Bruckner 5, in the finale, introduces a rather bouncy chromatic theme first squeaked out by the clarinet in between the refrains to past movements. This theme, almost comically given how we first here, becomes a powerful and integral part of the contrapuntal masterpiece that follows that introduction. This theme's augmentation marks what I consider the most epiphanic moment in the coda, where it feels like, due to the aforementioned augmentation, that time has slowed down, and the cosmic world of counterpoint before it has been the vehicle to some transcendent Divinity that only Bruckner seemed to portray. With this augmentation the theme reaches a new meaning that it had not had before.

Here is the part that I speak of (I link to a time a few seconds before this moment and theme come)
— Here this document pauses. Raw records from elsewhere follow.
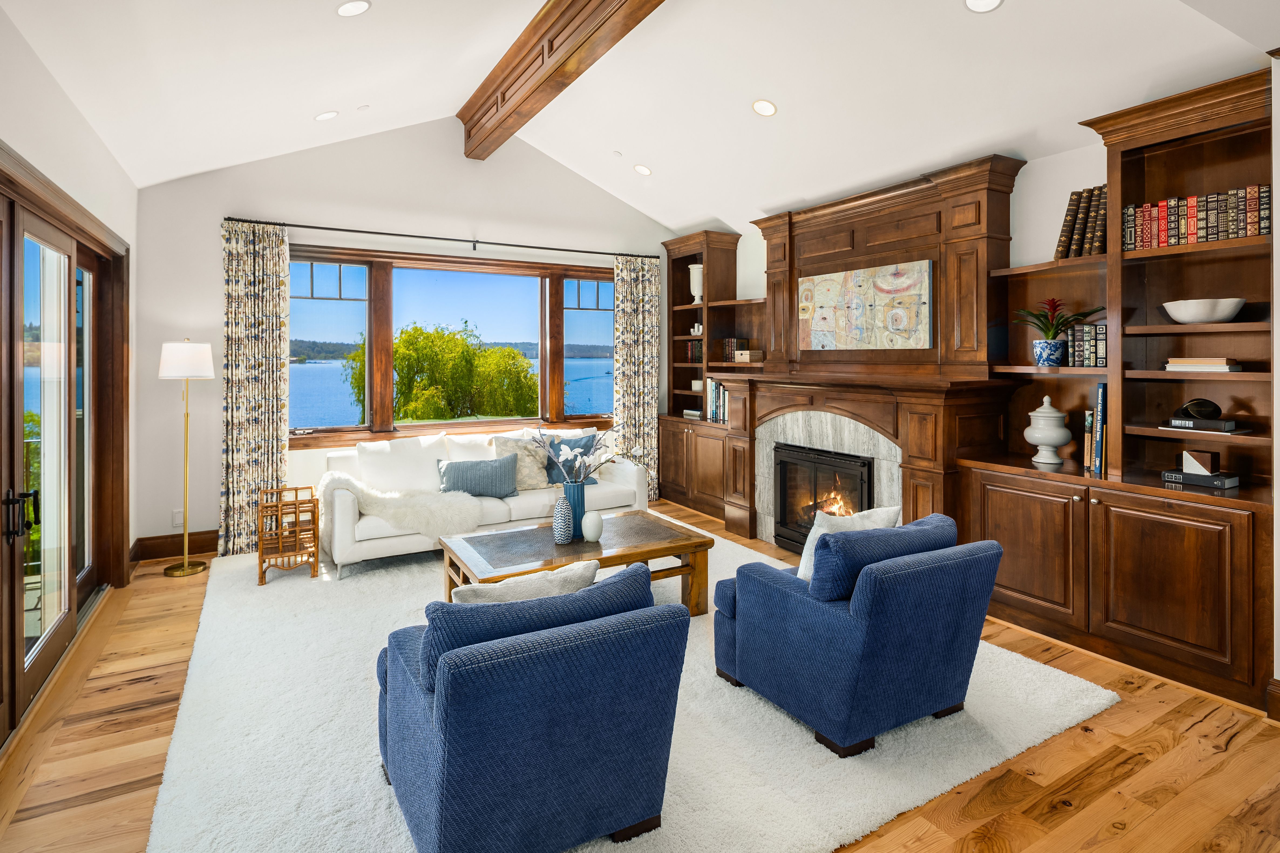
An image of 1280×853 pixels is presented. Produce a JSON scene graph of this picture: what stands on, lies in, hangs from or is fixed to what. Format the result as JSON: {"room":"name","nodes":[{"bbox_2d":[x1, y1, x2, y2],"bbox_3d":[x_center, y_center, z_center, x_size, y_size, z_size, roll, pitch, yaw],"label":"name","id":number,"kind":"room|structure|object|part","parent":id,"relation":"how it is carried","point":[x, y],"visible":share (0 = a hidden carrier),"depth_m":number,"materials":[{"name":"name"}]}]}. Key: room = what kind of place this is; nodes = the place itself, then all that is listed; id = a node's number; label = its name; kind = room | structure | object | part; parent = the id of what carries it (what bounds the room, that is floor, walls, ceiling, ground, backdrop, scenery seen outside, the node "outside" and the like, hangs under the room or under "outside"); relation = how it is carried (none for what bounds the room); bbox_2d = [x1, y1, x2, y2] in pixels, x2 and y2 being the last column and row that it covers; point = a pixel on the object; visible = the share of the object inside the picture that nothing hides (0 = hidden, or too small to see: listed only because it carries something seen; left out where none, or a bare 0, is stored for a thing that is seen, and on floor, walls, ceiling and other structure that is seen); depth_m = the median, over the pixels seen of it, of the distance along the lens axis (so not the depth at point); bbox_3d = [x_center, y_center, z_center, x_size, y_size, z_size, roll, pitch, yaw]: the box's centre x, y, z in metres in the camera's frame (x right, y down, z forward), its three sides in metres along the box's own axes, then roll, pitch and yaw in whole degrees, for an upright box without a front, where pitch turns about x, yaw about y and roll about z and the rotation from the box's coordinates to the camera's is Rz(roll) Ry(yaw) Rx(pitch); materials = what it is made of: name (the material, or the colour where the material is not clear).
{"room":"living room","nodes":[
{"label":"living room","id":0,"kind":"room"},
{"bbox_2d":[0,5,140,748],"bbox_3d":[-1.795,-0.102,1.070,0.182,2.899,7.735,0,1,-30],"label":"left wall","id":1,"kind":"structure","parent":0,"point":[71,110],"depth_m":2.99,"materials":[{"name":"white paint"}]},
{"bbox_2d":[0,148,128,747],"bbox_3d":[-2.875,0.150,2.892,0.198,2.250,2.661,0,1,-30],"label":"sliding glass door","id":2,"kind":"structure","parent":1,"relation":"in","point":[18,566],"depth_m":2.98,"materials":[{"name":"brown"}]},
{"bbox_3d":[-2.601,0.474,2.557,0.108,0.195,0.115,0,1,-30],"label":"door handle","id":3,"kind":"part","parent":2,"relation":"part of","materials":[{"name":"black metal"}]},
{"bbox_2d":[136,121,674,558],"bbox_3d":[-1.635,-0.730,5.872,4.987,3.855,0.172,0,1,-30],"label":"back wall","id":4,"kind":"structure","parent":0,"point":[229,202],"depth_m":5.11,"materials":[{"name":"white paint"}]},
{"bbox_2d":[131,529,219,561],"bbox_3d":[-2.823,1.122,5.222,2.476,0.172,0.022,0,1,-30],"label":"baseboard","id":5,"kind":"structure","parent":4,"relation":"attached to","point":[191,538],"depth_m":4.73,"materials":[{"name":"brown wood"}]},
{"bbox_2d":[171,508,183,526],"bbox_3d":[-3.575,0.892,4.678,0.072,0.118,0.009,0,1,-30],"label":"wall socket","id":6,"kind":"object","parent":4,"relation":"attached to","point":[176,521],"visible":0.86,"depth_m":4.67,"materials":[{"name":"white"}]},
{"bbox_2d":[222,216,656,258],"bbox_3d":[-1.594,-1.488,5.678,3.775,0.073,0.141,0,1,-30],"label":"curtain rod","id":7,"kind":"object","parent":4,"relation":"attached to","point":[424,237],"visible":0.95,"depth_m":5.40,"materials":[{"name":"black metal"}]},
{"bbox_2d":[220,217,290,557],"bbox_3d":[-3.094,-0.121,4.867,0.492,2.678,0.115,0,1,-30],"label":"curtain","id":8,"kind":"object","parent":7,"relation":"hanging from","point":[281,456],"visible":0.9,"depth_m":4.86,"materials":[{"name":"fabric"}]},
{"bbox_2d":[611,255,660,501],"bbox_3d":[-0.034,-0.201,6.415,0.555,2.674,0.113,0,1,-30],"label":"curtain","id":9,"kind":"object","parent":7,"relation":"hanging from","point":[627,264],"visible":0.84,"depth_m":6.41,"materials":[{"name":"fabric"}]},
{"bbox_2d":[286,243,617,445],"bbox_3d":[-1.608,-0.504,5.908,3.330,1.743,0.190,0,1,-30],"label":"window","id":10,"kind":"structure","parent":4,"relation":"in","point":[329,282],"depth_m":5.65,"materials":[{"name":"glass"}]},
{"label":"pane","id":11,"kind":"part","parent":10,"relation":"part of","materials":[{"name":"glass"}]},
{"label":"pane","id":12,"kind":"part","parent":10,"relation":"part of","materials":[{"name":"glass"}]},
{"bbox_2d":[0,0,1279,232],"bbox_3d":[0.242,-2.125,2.804,5.462,1.003,7.222,0,1,-30],"label":"ceiling","id":13,"kind":"structure","parent":0,"point":[299,110],"depth_m":3.64,"materials":[{"name":"white paint"}]},
{"bbox_2d":[314,109,338,120],"bbox_3d":[-2.258,-2.066,4.366,0.165,0.051,0.166,0,1,14],"label":"recessed light","id":14,"kind":"object","parent":13,"relation":"in","point":[329,115],"visible":0.99,"depth_m":4.34,"materials":[{"name":"white"}]},
{"bbox_2d":[335,0,371,16],"bbox_3d":[-1.429,-1.972,3.015,0.168,0.048,0.170,0,1,21],"label":"recessed light","id":15,"kind":"object","parent":13,"relation":"in","point":[349,8],"visible":0.98,"depth_m":3.00,"materials":[{"name":"white"}]},
{"bbox_2d":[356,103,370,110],"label":"smoke detector","id":16,"kind":"object","parent":13,"relation":"attached to","point":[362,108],"visible":0.98,"depth_m":4.36,"materials":[{"name":"white"}]},
{"bbox_2d":[456,0,664,158],"bbox_3d":[0.156,-2.364,2.781,0.251,0.354,6.775,0,1,-30],"label":"ceiling beam","id":17,"kind":"structure","parent":13,"relation":"attached to","point":[472,128],"depth_m":4.11,"materials":[{"name":"brown wood"}]},
{"bbox_2d":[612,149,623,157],"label":"smoke detector","id":18,"kind":"object","parent":13,"relation":"attached to","point":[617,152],"visible":0.98,"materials":[{"name":"white"}]},
{"bbox_2d":[633,163,652,175],"bbox_3d":[0.023,-2.087,5.442,0.167,0.053,0.167,0,1,22],"label":"recessed light","id":19,"kind":"object","parent":13,"relation":"in","point":[642,170],"visible":0.99,"depth_m":5.41,"materials":[{"name":"white"}]},
{"bbox_2d":[751,98,777,116],"bbox_3d":[0.831,-1.962,4.032,0.173,0.054,0.172,0,1,31],"label":"recessed light","id":20,"kind":"object","parent":13,"relation":"in","point":[765,108],"visible":0.99,"depth_m":4.00,"materials":[{"name":"white"}]},
{"bbox_2d":[963,0,1003,12],"bbox_3d":[1.533,-1.803,2.690,0.173,0.049,0.174,0,1,-30],"label":"recessed light","id":21,"kind":"object","parent":13,"relation":"in","point":[973,3],"visible":0.98,"depth_m":2.73,"materials":[{"name":"white"}]},
{"bbox_2d":[0,498,1279,852],"bbox_3d":[0.286,1.332,2.474,5.292,0.104,7.992,0,1,-30],"label":"floor","id":22,"kind":"structure","parent":0,"point":[1243,747],"depth_m":2.17,"materials":[{"name":"brown wood"}]},
{"bbox_2d":[157,340,215,576],"bbox_3d":[-3.289,0.390,4.390,0.350,1.686,0.359,0,1,-30],"label":"floor lamp","id":23,"kind":"object","parent":22,"relation":"on","point":[186,570],"visible":0.99,"depth_m":4.32,"materials":[{"name":"metal"}]},
{"bbox_3d":[-3.310,-0.297,4.433,0.399,0.267,0.391,0,1,-30],"label":"lamp shade","id":24,"kind":"part","parent":23,"relation":"part of","materials":[{"name":"white fabric"}]},
{"bbox_2d":[140,521,1119,852],"bbox_3d":[-0.455,1.259,3.468,3.490,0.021,4.049,0,1,-30],"label":"rug","id":25,"kind":"object","parent":22,"relation":"on","point":[1100,700],"visible":0.62,"depth_m":2.30,"materials":[{"name":"carpet"}]},
{"bbox_2d":[256,485,320,585],"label":"magazine rack","id":26,"kind":"object","parent":25,"relation":"on","point":[296,488],"visible":0.94,"depth_m":4.20,"materials":[{"name":"brown wood"}]},
{"bbox_2d":[314,423,646,579],"bbox_3d":[-1.265,0.733,5.094,2.530,0.941,0.926,0,1,-30],"label":"white sofa","id":27,"kind":"object","parent":25,"relation":"on","point":[627,474],"visible":0.57,"depth_m":4.75,"materials":[{"name":"white fabric"}]},
{"bbox_2d":[315,469,482,550],"bbox_3d":[-1.777,0.773,4.448,1.060,0.483,0.678,0,1,-30],"label":"fur throw","id":28,"kind":"object","parent":27,"relation":"on","point":[434,526],"visible":0.77,"depth_m":4.28,"materials":[{"name":"fur"}]},
{"bbox_2d":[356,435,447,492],"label":"white pillow","id":29,"kind":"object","parent":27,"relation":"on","point":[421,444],"visible":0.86,"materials":[{"name":"white fabric"}]},
{"bbox_2d":[436,453,519,497],"bbox_3d":[-1.286,0.599,4.798,0.646,0.330,0.222,0,1,-14],"label":"throw pillow","id":30,"kind":"object","parent":27,"relation":"on","point":[462,471],"visible":0.98,"depth_m":4.74,"materials":[{"name":"fabric"}]},
{"bbox_2d":[490,433,549,490],"bbox_3d":[-0.999,0.518,5.098,0.511,0.482,0.263,0,1,-30],"label":"throw pillow","id":31,"kind":"object","parent":27,"relation":"on","point":[524,464],"visible":0.7,"depth_m":5.05,"materials":[{"name":"beige fabric"}]},
{"bbox_2d":[544,431,600,486],"bbox_3d":[-0.609,0.489,5.280,0.554,0.436,0.225,0,1,-16],"label":"blue pillow","id":32,"kind":"object","parent":27,"relation":"on","point":[589,441],"visible":0.56,"depth_m":5.22,"materials":[{"name":"blue fabric"}]},
{"bbox_2d":[375,557,690,852],"bbox_3d":[-0.390,0.914,2.015,0.828,0.736,0.950,0,1,-30],"label":"blue armchair","id":33,"kind":"object","parent":25,"relation":"on","point":[434,787],"visible":0.99,"depth_m":1.64,"materials":[{"name":"blue fabric"}]},
{"bbox_2d":[447,557,600,605],"bbox_3d":[-0.389,0.731,2.052,0.526,0.349,0.222,0,1,-30],"label":"throw pillow","id":34,"kind":"object","parent":33,"relation":"on","point":[482,588],"visible":0.32,"depth_m":1.98,"materials":[{"name":"beige fabric"}]},
{"bbox_2d":[437,507,711,614],"bbox_3d":[-0.387,1.032,3.627,1.441,0.432,0.849,0,1,-30],"label":"coffee table","id":35,"kind":"object","parent":25,"relation":"on","point":[700,546],"visible":0.71,"depth_m":3.50,"materials":[{"name":"brown wood"}]},
{"bbox_2d":[552,495,574,544],"bbox_3d":[-0.455,0.692,3.577,0.118,0.283,0.119,0,1,-30],"label":"decorative vase","id":36,"kind":"object","parent":35,"relation":"on","point":[564,511],"visible":0.99,"depth_m":3.54,"materials":[{"name":"ceramic"}]},
{"bbox_2d":[562,480,586,537],"bbox_3d":[-0.409,0.667,3.779,0.142,0.320,0.141,0,1,-30],"label":"blue vase","id":37,"kind":"object","parent":35,"relation":"on","point":[579,516],"visible":0.75,"depth_m":3.73,"materials":[{"name":"blue ceramic"}]},
{"bbox_2d":[528,423,620,484],"bbox_3d":[-0.398,0.404,3.753,0.512,0.559,0.446,0,1,-30],"label":"arrangement","id":38,"kind":"object","parent":37,"relation":"in","point":[562,456],"visible":0.94,"depth_m":3.72,"materials":[{"name":"white plant"}]},
{"bbox_2d":[580,510,604,542],"bbox_3d":[-0.281,0.732,3.588,0.133,0.176,0.134,0,1,-30],"label":"white vase","id":39,"kind":"object","parent":35,"relation":"on","point":[589,518],"visible":1,"depth_m":3.54,"materials":[{"name":"white ceramic"}]},
{"bbox_2d":[712,514,1000,758],"bbox_3d":[0.899,0.887,2.644,0.841,0.755,0.908,0,1,-30],"label":"armchair","id":40,"kind":"object","parent":25,"relation":"on","point":[750,623],"visible":0.99,"depth_m":2.31,"materials":[{"name":"blue fabric"}]},
{"bbox_2d":[796,504,901,580],"bbox_3d":[0.929,0.668,2.720,0.510,0.391,0.219,0,1,-30],"label":"throw pillow","id":41,"kind":"object","parent":40,"relation":"on","point":[882,513],"visible":0.37,"depth_m":2.67,"materials":[{"name":"white fabric"}]},
{"bbox_2d":[659,231,762,533],"bbox_3d":[0.760,-0.243,6.098,0.558,2.817,1.374,0,1,-30],"label":"built-in bookcase","id":42,"kind":"object","parent":22,"relation":"on","point":[687,257],"visible":0.55,"depth_m":6.15,"materials":[{"name":"brown wood"}]},
{"bbox_2d":[682,408,702,418],"bbox_3d":[0.620,0.124,6.313,0.236,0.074,0.302,0,1,-30],"label":"book stack","id":43,"kind":"object","parent":42,"relation":"in","point":[697,414],"visible":0.77,"depth_m":6.24,"materials":[{"name":"paper"}]},
{"bbox_2d":[683,340,703,362],"bbox_3d":[0.652,-0.539,6.411,0.195,0.235,0.332,0,1,-30],"label":"book row","id":44,"kind":"object","parent":42,"relation":"in","point":[695,356],"visible":0.49,"depth_m":6.40,"materials":[{"name":"paper"}]},
{"bbox_2d":[688,262,703,303],"bbox_3d":[0.599,-1.222,6.321,0.180,0.413,0.183,0,1,-30],"label":"white vase","id":45,"kind":"object","parent":42,"relation":"in","point":[692,289],"visible":0.79,"depth_m":6.26,"materials":[{"name":"white ceramic"}]},
{"bbox_2d":[690,379,703,391],"bbox_3d":[0.622,-0.164,6.372,0.176,0.114,0.180,0,1,-30],"label":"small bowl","id":46,"kind":"object","parent":42,"relation":"in","point":[697,386],"visible":0.77,"depth_m":6.31,"materials":[{"name":"white ceramic"}]},
{"bbox_2d":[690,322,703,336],"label":"small ornament","id":47,"kind":"object","parent":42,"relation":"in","point":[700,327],"visible":0.77,"depth_m":6.33,"materials":[{"name":"white ceramic"}]},
{"bbox_2d":[706,379,728,423],"bbox_3d":[0.864,-0.012,5.866,0.210,0.407,0.455,0,1,-30],"label":"book row","id":48,"kind":"object","parent":42,"relation":"in","point":[715,409],"visible":0.47,"depth_m":5.89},
{"bbox_2d":[720,338,749,361],"bbox_3d":[0.942,-0.523,6.032,0.177,0.228,0.210,0,1,-30],"label":"book row","id":49,"kind":"object","parent":42,"relation":"in","point":[732,342],"visible":0.71,"depth_m":5.97,"materials":[{"name":"paper"}]},
{"bbox_2d":[734,349,762,363],"bbox_3d":[1.026,-0.420,5.700,0.194,0.106,0.225,0,1,-30],"label":"wooden box","id":50,"kind":"object","parent":42,"relation":"in","point":[742,356],"visible":0.98,"depth_m":5.62,"materials":[{"name":"wood"}]},
{"bbox_2d":[952,68,1276,717],"bbox_3d":[2.496,-0.113,3.103,0.555,2.750,1.359,0,1,-30],"label":"built-in bookcase","id":51,"kind":"object","parent":22,"relation":"on","point":[1155,576],"visible":0.75,"depth_m":3.00,"materials":[{"name":"brown wood"}]},
{"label":"cabinet door","id":52,"kind":"part","parent":51,"relation":"part of","materials":[{"name":"brown wood"}]},
{"bbox_2d":[1023,394,1072,465],"bbox_3d":[2.344,0.155,3.484,0.226,0.390,0.227,1,1,42],"label":"white urn","id":53,"kind":"object","parent":51,"relation":"on","point":[1045,399],"visible":0.99,"depth_m":3.42,"materials":[{"name":"white ceramic"}]},
{"bbox_2d":[1032,338,1066,366],"bbox_3d":[2.329,-0.271,3.441,0.158,0.142,0.158,0,1,-30],"label":"plant pot","id":54,"kind":"object","parent":51,"relation":"on","point":[1055,356],"visible":0.97,"depth_m":3.38,"materials":[{"name":"blue ceramic"}]},
{"bbox_2d":[1014,296,1109,342],"bbox_3d":[2.338,-0.441,3.384,0.436,0.292,0.445,0,1,-30],"label":"potted plant","id":55,"kind":"object","parent":54,"relation":"in","point":[1048,329],"visible":0.88,"depth_m":3.38,"materials":[{"name":"green plant"}]},
{"bbox_2d":[1052,184,1107,259],"bbox_3d":[2.512,-0.987,3.357,0.227,0.396,0.317,0,1,-30],"label":"book row","id":56,"kind":"object","parent":51,"relation":"in","point":[1073,205],"visible":0.59,"depth_m":3.32,"materials":[{"name":"paper"}]},
{"bbox_2d":[1066,322,1108,367],"bbox_3d":[2.486,-0.308,3.300,0.175,0.236,0.209,0,1,-30],"label":"book row","id":57,"kind":"object","parent":51,"relation":"in","point":[1103,329],"visible":0.78,"depth_m":3.26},
{"bbox_2d":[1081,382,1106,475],"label":"book row","id":58,"kind":"object","parent":51,"relation":"in","point":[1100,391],"visible":0.78,"depth_m":3.16,"materials":[{"name":"paper"}]},
{"bbox_2d":[1123,184,1271,250],"bbox_3d":[2.731,-0.881,2.950,0.185,0.245,0.604,0,1,-30],"label":"book row","id":59,"kind":"object","parent":51,"relation":"in","point":[1256,232],"visible":0.77,"depth_m":2.89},
{"bbox_2d":[1160,468,1238,488],"bbox_3d":[2.688,0.362,2.898,0.187,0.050,0.244,0,1,-30],"label":"book","id":60,"kind":"object","parent":51,"relation":"on","point":[1168,474],"visible":0.84,"depth_m":2.83,"materials":[{"name":"paper"}]},
{"bbox_2d":[1181,449,1220,474],"bbox_3d":[2.703,0.290,2.920,0.094,0.103,0.132,0,1,-30],"label":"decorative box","id":61,"kind":"object","parent":60,"relation":"on","point":[1203,456],"visible":0.97,"depth_m":2.88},
{"bbox_2d":[1163,357,1243,372],"bbox_3d":[2.701,-0.175,2.905,0.206,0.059,0.254,0,1,-30],"label":"book stack","id":62,"kind":"object","parent":51,"relation":"in","point":[1226,366],"visible":0.93,"depth_m":2.83,"materials":[{"name":"beige paper"}]},
{"bbox_2d":[1162,297,1247,323],"bbox_3d":[2.666,-0.416,2.868,0.307,0.103,0.315,0,1,-30],"label":"white bowl","id":63,"kind":"object","parent":51,"relation":"in","point":[1228,314],"visible":0.95,"depth_m":2.78,"materials":[{"name":"white ceramic"}]},
{"bbox_2d":[1162,416,1247,434],"bbox_3d":[2.662,0.116,2.856,0.204,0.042,0.280,0,1,-30],"label":"book stack","id":64,"kind":"object","parent":51,"relation":"in","point":[1191,426],"visible":0.9,"depth_m":2.79,"materials":[{"name":"paper"}]},
{"bbox_2d":[1171,397,1222,422],"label":"decorative sculpture","id":65,"kind":"object","parent":64,"relation":"on","point":[1213,406],"visible":0.97,"depth_m":2.86,"materials":[{"name":"black"}]},
{"bbox_2d":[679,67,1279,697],"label":"right wall","id":66,"kind":"structure","parent":0,"point":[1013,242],"depth_m":3.64,"materials":[{"name":"white paint"}]},
{"bbox_2d":[718,154,1024,557],"bbox_3d":[1.518,-0.153,4.592,0.781,2.775,2.296,0,1,-30],"label":"fireplace","id":67,"kind":"object","parent":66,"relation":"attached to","point":[978,205],"visible":0.76,"depth_m":4.22,"materials":[{"name":"brown wood"}]},
{"bbox_2d":[769,442,877,555],"bbox_3d":[1.456,0.774,4.638,0.316,0.809,0.977,0,1,-30],"label":"fireplace insert","id":68,"kind":"object","parent":67,"relation":"in","point":[862,466],"visible":0.66,"depth_m":4.67,"materials":[{"name":"black metal"}]},
{"bbox_2d":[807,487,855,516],"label":"fire","id":69,"kind":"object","parent":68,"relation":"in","point":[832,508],"visible":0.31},
{"bbox_2d":[798,259,933,351],"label":"painting","id":70,"kind":"object","parent":67,"relation":"attached to","point":[897,274],"visible":1,"depth_m":4.47},
{"bbox_2d":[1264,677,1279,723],"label":"baseboard","id":71,"kind":"structure","parent":66,"relation":"attached to","point":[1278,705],"depth_m":2.42,"materials":[{"name":"brown wood"}]},
{"label":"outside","id":72,"kind":"structure","parent":0,"visible":0},
{"bbox_2d":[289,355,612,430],"label":"lake","id":73,"kind":"structure","parent":72,"point":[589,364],"materials":[{"name":"blue liquid"}]},
{"label":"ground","id":74,"kind":"structure","parent":72,"visible":0},
{"bbox_2d":[347,322,537,421],"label":"tree","id":75,"kind":"object","parent":74,"relation":"on","point":[427,337],"visible":0.81,"materials":[{"name":"green plant"}]}
]}

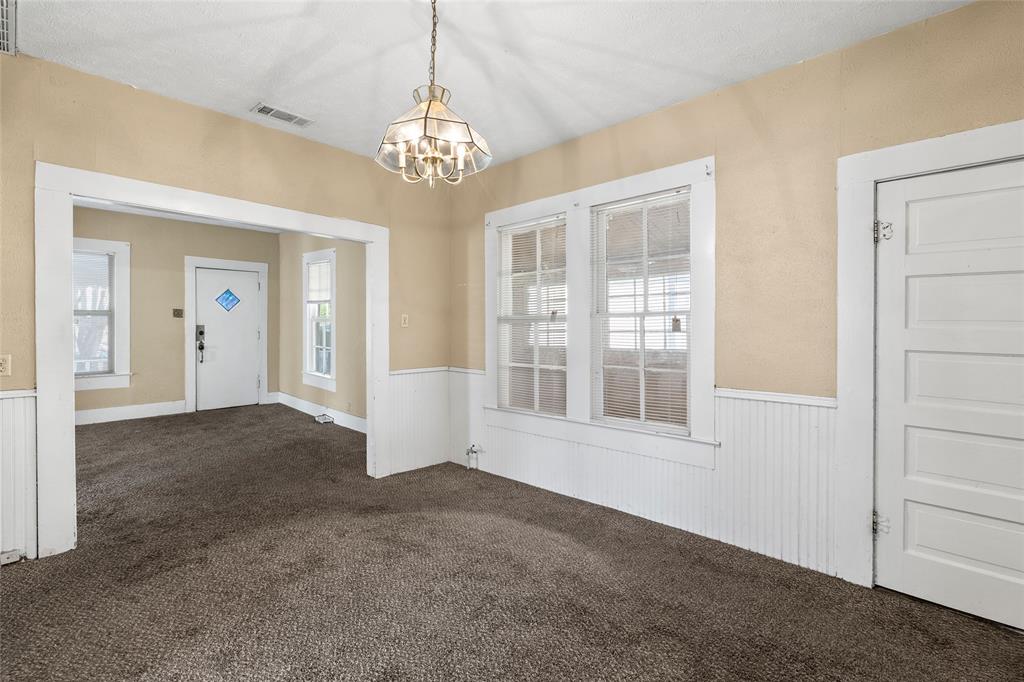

Now, the reason for this thread was not to give my piece on the above mentioned apotheosis, but rather to note and start a discussion on what I see as a thematic correlation that is either A.) Interesting and could potentially have a great meaning or B.) purely coincidence or a result of Bruckner's unique thematic tendencies and mannerisms.

The second theme in question is that of the Adagio of the 9th, the very first theme. The theme, starting with the melodic interval of a minor 9th (I first became enchanted by this Symphony when seeing a performance of it in Boston conducted and even commentated on before the music by Benjamin Zander, who said while explaining this movement that Bruckner begins the movement with "a minor 9th, an interval that belongs to nobody."), is actually a rough inversion of the theme from 5.4. The actual inversion of the theme from 5.4 sounds much different but if you look at the shape of the themes, they are pretty much a reflection. Both involve the leap of at least an octave, and then some stepwise motion (of which the shape is invertible between the two themes) to another octave leap.

Here is the 9th adagio theme: 




So: thoughts? I haven't come to a conclusion myself, but given Bruckner's knack for themes, I'd like to think this was intentional and conscious. Perhaps, and this is purely conjecture, the inversion of the once powerful and brute fugal theme into the reaching and longing Adagio theme is an admission of some kind of weakness, brought upon by age or otherwise. Not spiritual doubt, I reject such notions when speaking of Bruckner.


----------